_PROBLEM REQUIREMENTS_. Copy the lines below exactly as they appear, leaving the picture out of your copy.

*** Opening of ENTRIES SHOWN ***

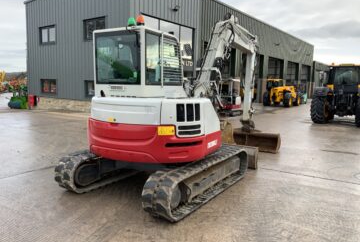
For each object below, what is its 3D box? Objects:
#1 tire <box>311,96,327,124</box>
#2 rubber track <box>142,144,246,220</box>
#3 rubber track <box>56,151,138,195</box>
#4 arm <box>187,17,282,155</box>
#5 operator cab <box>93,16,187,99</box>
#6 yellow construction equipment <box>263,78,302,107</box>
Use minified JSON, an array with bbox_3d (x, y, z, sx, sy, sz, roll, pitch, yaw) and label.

*** Close of ENTRIES SHOWN ***

_OUTPUT_.
For each object below, what is its 3D box? Objects:
#1 tire <box>311,96,327,124</box>
#2 rubber track <box>142,144,246,220</box>
#3 rubber track <box>56,151,138,195</box>
#4 arm <box>187,17,282,155</box>
#5 operator cab <box>93,16,187,99</box>
#6 yellow construction equipment <box>263,78,302,107</box>
Use minified JSON, an array with bbox_3d (x, y, z, sx, sy, sz, roll, pitch, yaw) and label.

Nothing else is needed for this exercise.